PASSAGE SHOWN
Experience of treating pediatric hepatoblastoma at King Faisal Specialist Hospital and Research Center, Riyadh, Saudi Arabia - Timely surgical intervention playing a key role.

BACKGROUND: Many studies have demonstrated that outcome in patients with hepatoblastoma is determined by tumor resectability and the presence or absence of metastatic disease.
PURPOSE: To evaluate and disseminate information on diagnosis, treatment, and outcome of hepatoblastoma patients at a tertiary care hospital in Saudi Arabia. PATIENTS AND METHODS: Twenty-four pediatric patients with hepatoblastoma were treated at our institution between January 2005 and December 2012. The majority of our patients were stage III and above, while one-third of them presented with metastatic disease. Four (16.7%) had vascular invasion. Two-thirds of our patients (n = 16, 66.7%) had alpha-fetoprotein (AFP) level above 100,000 ng/mL. Twenty-one patients underwent surgery; two had upfront surgery before getting any chemotherapy, and 15 had surgery on schedule after pre-operative chemotherapy. Four patients had delayed surgery as the tumor was not resectable and received extra cycles of chemotherapy. Chemotherapy regimens used were based on SIOPEL study protocols until 2011 and Children's Oncology Group (COG) protocol from 2012 onwards. Relapse, progressive disease, or death from any cause were defined as events.
RESULTS: Five-year overall survival (OS) of the cohort over a median follow-up time of 56.1 months was 70.6% ± 9.4% with seven (29.2%) events of mortality. No significant difference was found for age at diagnosis (less than 2 years vs. more), stage of disease, AFP levels (less than 100,000 vs. more), vascular invasion, or presence of metastatic disease at presentation in terms of OS. However, children receiving upfront or scheduled as-per-protocol surgery fared better than those who had delayed surgery (as the tumor was not resectable and they received extra cycles of chemotherapy) or did not undergo any surgery (P-Value .001).
CONCLUSION: Favorable survival outcome could be achieved with complete tumor excision and adjuvant chemotherapy. Inability to perform surgical excision was the single most important predictor of mortality in our patients.

Introduction

Primary hepatic neoplasms are rare and account for 1–2% of all childhood cancers, and hepatoblastoma is the most common malignant liver neoplasm in children [1]. Surgical resection is the mainstay of curative therapy for children with hepatoblastoma, and only one-third of newly diagnosed patients with hepatoblastoma can be expected to have resectable disease at presentation [2,3]. The clinical outcome in patients with hepatoblastoma is determined by tumor resectability and the presence or absence of metastatic disease [4]. Patients with hepatoblastoma who undergo primary complete resection generally have an excellent prognosis with an event-free survival (EFS) of 90% [[4], [5], [6], [7], [8]]. The use of chemotherapy has improved survival in patients with unresectable hepatoblastoma by increasing the number of patients whose tumors can be resected [[9], [10], [11], [12]]. Cisplatin has been identified as the most active agent for the treatment of hepatoblastoma [[13], [14], [15]], while doxorubicin appears to be the next most active agent in line [16]. The current data on EFS for patients with non-metastatic, unresectable hepatoblastoma at diagnosis (<60%) and for patients with metastatic disease at diagnosis (20–30%) strongly suggest consideration of novel therapeutic strategies [3,17]. However, only approximately two-thirds of patients with unresectable tumors at diagnosis become resectable with chemotherapy leaving too many children with gross residual disease [3]. Orthotopic liver transplant (OLT) is sometimes the only option that may result in complete tumor removal and increased chance for cure [17,18].

DATASET ENTRIES

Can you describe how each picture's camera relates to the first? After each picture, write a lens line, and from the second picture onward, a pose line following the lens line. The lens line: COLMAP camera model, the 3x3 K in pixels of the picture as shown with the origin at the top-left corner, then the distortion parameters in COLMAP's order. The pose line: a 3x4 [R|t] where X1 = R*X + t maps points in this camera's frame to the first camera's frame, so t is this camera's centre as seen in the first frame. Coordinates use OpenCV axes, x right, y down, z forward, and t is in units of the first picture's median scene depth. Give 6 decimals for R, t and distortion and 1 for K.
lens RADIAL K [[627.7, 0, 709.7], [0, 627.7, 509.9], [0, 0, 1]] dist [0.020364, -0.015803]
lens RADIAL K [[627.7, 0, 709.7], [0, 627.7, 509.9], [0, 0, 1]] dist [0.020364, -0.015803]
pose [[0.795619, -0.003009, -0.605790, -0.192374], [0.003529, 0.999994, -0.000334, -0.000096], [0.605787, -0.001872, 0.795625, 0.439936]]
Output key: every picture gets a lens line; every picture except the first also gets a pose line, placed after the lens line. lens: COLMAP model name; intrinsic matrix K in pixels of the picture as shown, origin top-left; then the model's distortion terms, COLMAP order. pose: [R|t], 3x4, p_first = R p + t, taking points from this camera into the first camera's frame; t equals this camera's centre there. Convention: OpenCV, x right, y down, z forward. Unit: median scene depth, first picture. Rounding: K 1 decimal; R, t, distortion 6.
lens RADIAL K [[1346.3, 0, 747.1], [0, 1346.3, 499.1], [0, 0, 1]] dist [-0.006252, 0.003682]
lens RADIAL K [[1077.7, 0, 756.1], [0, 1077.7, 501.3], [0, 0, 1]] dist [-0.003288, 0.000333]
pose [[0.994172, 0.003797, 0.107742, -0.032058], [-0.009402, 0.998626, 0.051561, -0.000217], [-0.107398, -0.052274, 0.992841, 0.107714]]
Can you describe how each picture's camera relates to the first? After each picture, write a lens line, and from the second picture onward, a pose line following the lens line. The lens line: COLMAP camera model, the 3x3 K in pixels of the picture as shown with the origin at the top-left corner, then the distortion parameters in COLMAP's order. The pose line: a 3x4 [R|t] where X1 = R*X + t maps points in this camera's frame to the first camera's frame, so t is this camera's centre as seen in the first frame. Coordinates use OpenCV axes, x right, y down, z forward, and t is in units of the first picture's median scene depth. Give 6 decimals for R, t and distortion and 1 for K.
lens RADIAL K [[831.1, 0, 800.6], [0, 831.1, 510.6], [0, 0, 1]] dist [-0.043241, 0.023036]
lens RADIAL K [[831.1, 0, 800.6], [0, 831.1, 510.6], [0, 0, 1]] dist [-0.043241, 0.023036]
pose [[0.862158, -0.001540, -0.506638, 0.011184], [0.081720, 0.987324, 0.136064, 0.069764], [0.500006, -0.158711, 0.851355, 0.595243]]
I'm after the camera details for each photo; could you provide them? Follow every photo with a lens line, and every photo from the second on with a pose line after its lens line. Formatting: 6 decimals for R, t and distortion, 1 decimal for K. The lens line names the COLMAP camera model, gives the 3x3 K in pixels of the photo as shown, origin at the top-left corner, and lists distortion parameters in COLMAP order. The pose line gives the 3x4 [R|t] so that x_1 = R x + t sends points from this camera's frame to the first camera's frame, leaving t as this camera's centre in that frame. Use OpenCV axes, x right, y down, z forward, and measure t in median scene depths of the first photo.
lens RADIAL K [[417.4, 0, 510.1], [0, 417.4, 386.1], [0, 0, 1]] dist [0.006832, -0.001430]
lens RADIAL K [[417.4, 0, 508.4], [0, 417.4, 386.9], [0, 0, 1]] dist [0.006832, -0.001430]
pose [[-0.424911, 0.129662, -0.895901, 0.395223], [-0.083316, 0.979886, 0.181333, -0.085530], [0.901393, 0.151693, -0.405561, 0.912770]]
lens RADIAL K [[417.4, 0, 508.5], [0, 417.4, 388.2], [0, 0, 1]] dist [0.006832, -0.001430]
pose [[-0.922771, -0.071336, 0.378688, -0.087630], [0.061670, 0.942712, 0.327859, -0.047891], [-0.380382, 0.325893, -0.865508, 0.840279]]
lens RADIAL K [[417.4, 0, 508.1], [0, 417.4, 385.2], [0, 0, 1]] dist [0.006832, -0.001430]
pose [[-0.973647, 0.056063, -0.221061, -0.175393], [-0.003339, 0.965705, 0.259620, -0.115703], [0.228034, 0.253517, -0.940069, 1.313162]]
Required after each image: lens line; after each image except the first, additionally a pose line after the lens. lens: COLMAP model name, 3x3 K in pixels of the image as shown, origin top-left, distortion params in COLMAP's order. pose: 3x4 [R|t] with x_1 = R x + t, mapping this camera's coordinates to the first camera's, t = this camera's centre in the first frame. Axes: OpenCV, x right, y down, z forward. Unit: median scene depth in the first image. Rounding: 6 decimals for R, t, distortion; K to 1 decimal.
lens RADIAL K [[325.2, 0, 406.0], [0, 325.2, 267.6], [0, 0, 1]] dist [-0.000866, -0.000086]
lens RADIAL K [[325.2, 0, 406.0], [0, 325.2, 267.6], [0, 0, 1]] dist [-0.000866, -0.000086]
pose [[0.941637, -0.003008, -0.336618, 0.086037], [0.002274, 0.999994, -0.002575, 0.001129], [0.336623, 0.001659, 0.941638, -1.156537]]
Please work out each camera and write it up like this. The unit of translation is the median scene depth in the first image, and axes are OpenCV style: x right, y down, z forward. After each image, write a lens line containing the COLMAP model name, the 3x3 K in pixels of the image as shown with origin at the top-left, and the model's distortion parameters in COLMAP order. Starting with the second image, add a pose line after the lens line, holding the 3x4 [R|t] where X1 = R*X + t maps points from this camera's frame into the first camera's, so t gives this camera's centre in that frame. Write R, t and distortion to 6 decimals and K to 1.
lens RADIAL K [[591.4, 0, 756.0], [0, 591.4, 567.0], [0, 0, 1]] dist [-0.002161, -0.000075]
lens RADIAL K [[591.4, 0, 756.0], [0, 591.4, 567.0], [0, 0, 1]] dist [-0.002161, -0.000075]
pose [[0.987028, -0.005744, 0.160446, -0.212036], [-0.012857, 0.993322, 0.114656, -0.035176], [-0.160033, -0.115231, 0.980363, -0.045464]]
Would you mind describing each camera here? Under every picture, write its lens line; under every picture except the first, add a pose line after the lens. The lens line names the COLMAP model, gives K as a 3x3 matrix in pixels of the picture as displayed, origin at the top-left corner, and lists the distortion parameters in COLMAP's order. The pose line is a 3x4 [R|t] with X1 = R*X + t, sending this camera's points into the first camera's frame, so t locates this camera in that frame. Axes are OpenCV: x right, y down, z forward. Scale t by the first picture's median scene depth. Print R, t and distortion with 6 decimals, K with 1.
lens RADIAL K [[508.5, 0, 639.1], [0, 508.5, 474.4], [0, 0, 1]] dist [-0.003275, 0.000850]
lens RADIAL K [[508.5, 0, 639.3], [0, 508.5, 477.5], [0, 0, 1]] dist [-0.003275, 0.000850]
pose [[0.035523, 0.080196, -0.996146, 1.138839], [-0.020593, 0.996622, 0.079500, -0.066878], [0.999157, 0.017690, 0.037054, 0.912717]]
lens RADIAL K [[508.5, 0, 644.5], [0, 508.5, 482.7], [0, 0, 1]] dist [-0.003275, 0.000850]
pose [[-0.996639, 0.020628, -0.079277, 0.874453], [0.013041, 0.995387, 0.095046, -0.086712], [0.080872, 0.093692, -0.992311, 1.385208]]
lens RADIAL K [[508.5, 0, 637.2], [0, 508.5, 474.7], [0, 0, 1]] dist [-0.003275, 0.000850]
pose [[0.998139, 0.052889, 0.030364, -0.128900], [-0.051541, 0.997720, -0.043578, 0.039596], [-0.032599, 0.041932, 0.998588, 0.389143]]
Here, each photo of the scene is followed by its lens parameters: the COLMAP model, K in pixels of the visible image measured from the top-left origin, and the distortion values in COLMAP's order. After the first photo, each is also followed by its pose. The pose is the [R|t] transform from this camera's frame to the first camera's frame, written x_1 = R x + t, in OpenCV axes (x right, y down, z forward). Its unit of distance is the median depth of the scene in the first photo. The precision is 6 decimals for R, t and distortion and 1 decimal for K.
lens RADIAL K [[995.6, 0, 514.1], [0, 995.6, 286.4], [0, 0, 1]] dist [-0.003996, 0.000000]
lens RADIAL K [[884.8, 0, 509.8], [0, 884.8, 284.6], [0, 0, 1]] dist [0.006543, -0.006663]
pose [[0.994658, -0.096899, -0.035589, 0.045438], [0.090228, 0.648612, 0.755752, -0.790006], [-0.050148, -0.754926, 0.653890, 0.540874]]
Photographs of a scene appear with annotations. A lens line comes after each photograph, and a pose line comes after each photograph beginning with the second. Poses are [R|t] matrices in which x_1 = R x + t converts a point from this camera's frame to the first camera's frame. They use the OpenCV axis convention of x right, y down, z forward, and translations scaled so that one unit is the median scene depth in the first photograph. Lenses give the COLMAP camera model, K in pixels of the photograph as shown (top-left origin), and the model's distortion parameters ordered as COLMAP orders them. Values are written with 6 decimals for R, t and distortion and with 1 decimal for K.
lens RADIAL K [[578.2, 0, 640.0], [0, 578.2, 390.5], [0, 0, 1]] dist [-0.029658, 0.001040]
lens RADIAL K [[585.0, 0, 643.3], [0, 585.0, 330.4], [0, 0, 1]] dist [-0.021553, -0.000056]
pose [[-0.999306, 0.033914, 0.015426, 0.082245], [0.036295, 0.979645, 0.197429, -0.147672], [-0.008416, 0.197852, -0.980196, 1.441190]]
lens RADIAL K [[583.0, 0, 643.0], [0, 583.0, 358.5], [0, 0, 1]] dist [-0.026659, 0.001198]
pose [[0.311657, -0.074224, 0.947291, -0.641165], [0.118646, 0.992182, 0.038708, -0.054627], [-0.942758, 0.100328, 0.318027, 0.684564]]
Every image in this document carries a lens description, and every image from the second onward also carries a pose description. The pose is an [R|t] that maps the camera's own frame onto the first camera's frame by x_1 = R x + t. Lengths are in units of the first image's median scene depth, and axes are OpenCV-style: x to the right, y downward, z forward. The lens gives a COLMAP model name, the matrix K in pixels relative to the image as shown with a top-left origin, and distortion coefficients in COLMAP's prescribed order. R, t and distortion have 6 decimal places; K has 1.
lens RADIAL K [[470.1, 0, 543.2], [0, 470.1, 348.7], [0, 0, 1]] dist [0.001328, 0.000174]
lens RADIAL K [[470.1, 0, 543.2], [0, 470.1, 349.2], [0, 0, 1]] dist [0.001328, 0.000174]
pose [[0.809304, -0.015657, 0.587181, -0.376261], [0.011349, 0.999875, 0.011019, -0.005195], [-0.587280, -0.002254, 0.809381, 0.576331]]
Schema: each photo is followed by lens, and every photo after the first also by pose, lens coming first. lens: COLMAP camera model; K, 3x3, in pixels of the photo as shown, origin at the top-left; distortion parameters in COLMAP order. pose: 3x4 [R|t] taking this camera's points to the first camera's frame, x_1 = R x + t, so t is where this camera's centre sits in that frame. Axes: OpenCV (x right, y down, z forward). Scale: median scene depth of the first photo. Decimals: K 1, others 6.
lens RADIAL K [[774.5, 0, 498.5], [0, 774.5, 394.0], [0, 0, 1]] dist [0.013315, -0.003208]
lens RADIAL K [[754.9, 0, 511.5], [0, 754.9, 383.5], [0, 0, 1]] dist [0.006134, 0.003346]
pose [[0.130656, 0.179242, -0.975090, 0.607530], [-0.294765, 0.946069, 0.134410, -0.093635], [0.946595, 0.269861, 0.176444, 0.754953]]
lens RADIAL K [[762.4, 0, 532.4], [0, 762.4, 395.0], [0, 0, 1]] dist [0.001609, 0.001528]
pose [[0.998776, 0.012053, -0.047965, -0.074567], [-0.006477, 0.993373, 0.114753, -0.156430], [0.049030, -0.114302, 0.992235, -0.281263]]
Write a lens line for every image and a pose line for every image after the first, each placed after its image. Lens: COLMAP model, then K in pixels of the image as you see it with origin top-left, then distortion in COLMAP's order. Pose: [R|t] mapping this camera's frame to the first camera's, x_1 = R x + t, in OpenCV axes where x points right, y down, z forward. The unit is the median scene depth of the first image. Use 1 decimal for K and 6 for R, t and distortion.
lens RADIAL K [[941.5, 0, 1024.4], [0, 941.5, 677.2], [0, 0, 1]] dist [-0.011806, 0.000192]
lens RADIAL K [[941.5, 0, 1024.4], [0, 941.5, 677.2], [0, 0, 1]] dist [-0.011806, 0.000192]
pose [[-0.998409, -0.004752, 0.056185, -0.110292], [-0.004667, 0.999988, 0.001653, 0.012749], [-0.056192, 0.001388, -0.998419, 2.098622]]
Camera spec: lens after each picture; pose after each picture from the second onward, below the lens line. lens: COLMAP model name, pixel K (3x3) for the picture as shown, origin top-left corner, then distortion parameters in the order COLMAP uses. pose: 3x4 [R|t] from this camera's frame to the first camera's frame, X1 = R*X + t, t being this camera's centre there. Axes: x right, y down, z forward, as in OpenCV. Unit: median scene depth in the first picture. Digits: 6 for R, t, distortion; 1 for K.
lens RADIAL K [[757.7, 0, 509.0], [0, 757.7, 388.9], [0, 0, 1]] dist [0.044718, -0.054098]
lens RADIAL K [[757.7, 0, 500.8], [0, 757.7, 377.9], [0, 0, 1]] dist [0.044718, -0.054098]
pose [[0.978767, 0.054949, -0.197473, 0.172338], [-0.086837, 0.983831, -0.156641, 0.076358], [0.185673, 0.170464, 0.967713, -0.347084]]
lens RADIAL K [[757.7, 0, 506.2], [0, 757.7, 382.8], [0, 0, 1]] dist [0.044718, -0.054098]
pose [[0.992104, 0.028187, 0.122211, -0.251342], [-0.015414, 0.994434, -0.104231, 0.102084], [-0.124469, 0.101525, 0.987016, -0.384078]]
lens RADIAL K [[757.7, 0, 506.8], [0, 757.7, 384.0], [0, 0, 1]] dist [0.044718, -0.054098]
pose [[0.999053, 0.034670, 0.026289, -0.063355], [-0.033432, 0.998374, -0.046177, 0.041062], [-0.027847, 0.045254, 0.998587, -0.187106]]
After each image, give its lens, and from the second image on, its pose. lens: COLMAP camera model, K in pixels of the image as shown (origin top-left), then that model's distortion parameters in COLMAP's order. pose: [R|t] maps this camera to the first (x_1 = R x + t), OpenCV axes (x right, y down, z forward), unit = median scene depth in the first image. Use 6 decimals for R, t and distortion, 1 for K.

ACTIVITIES
a – Translate this sentence from the hepatoblastoma study into Spanish: "Twenty-four pediatric patients with hepatoblastoma were treated at our institution between January 2005 and December 2012."
b – Reproduce word for word everything in the hepatoblastoma study from "CONCLUSION: Favorable survival" down to "in our patients.".

EXERCISE SOLUTIONS
a – Veinticuatro pacientes pediátricos con hepatoblastoma fueron tratados en nuestra institución entre enero de 2005 y diciembre de 2012.

b –
CONCLUSION: Favorable survival outcome could be achieved with complete tumor excision and adjuvant chemotherapy. Inability to perform surgical excision was the single most important predictor of mortality in our patients.